The task:
Lay out every line of text in the entries below as a JSON list of strings, one string per line, leaving out blank lines. Leave the pictures out of the answer.

━━━━━ Records for this exercise ━━━━━

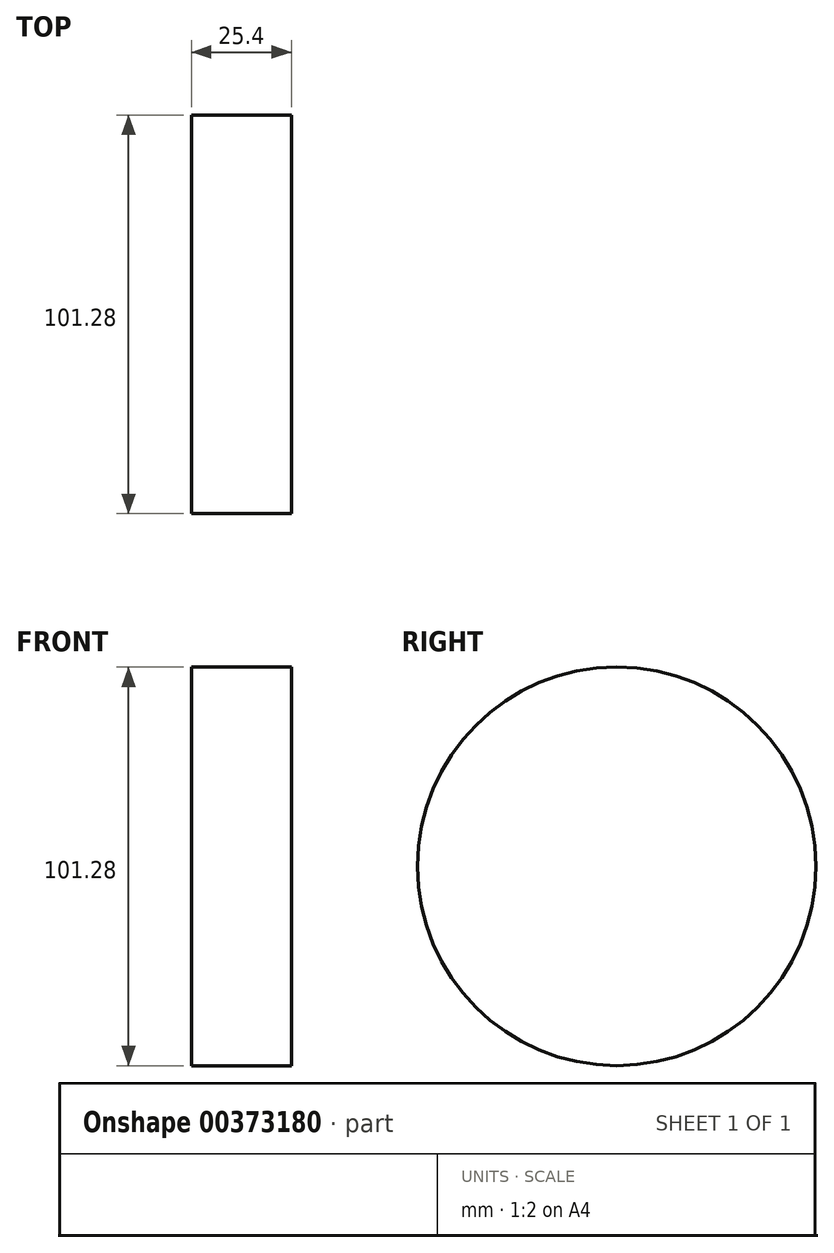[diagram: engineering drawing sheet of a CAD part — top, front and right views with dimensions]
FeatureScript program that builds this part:
annotation { "Feature Type Name" : "Feature", "Feature Type Description" : "" }
export const myFeature = defineFeature(function(context is Context, id is Id, definition is map)
    precondition{}
    {
        {
            var Q0;
            Q0=qCreatedBy(makeId("Right.planeOp"),FACE);
            var sketch = newSketch(context, id + "F0", { "sketchPlane" : qUnion([Q0])});
            skCircle(sketch, "E0", {"center": v(0, 0) * mm, "radius": 50.64 * mm});
            skSolve(sketch);
        }
        {
            var Q0;
            Q0 = qSketchRegion(id + "F0", true);
            extrude(context, id + "F1", {"entities" : qUnion([Q0]), "depth" : 25.4 * mm});
        }
    });
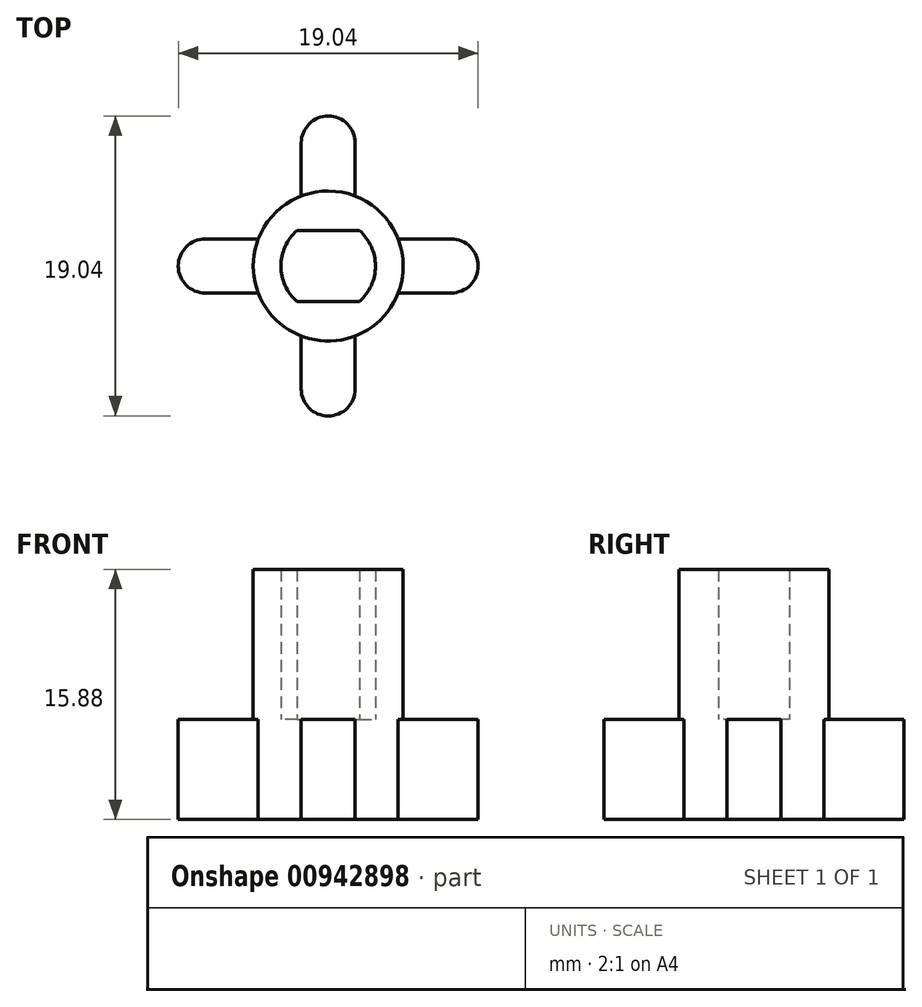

━━━━━

Solution below:
[
  "[diagram: engineering drawing sheet of a CAD part — top, front and right views with dimensions]",
  "FeatureScript program that builds this part:",
  "annotation { \"Feature Type Name\" : \"Feature\", \"Feature Type Description\" : \"\" }",
  "export const myFeature = defineFeature(function(context is Context, id is Id, definition is map)",
  "    precondition{}",
  "    {",
  "        {",
  "            var Q0;",
  "            Q0=qCreatedBy(makeId(\"Right.planeOp\"),FACE);",
  "            var sketch = newSketch(context, id + \"F0\", { \"sketchPlane\" : qUnion([Q0])});",
  "            skCircle(sketch, \"E0\", {\"center\": v(0, 0) * mm, \"radius\": 50.64 * mm});",
  "            skSolve(sketch);",
  "        }",
  "        {",
  "            var Q0;",
  "            Q0 = qSketchRegion(id + \"F0\", true);",
  "            extrude(context, id + \"F1\", {\"entities\" : qUnion([Q0]), \"depth\" : 25.4 * mm});",
  "        }",
  "    });"
]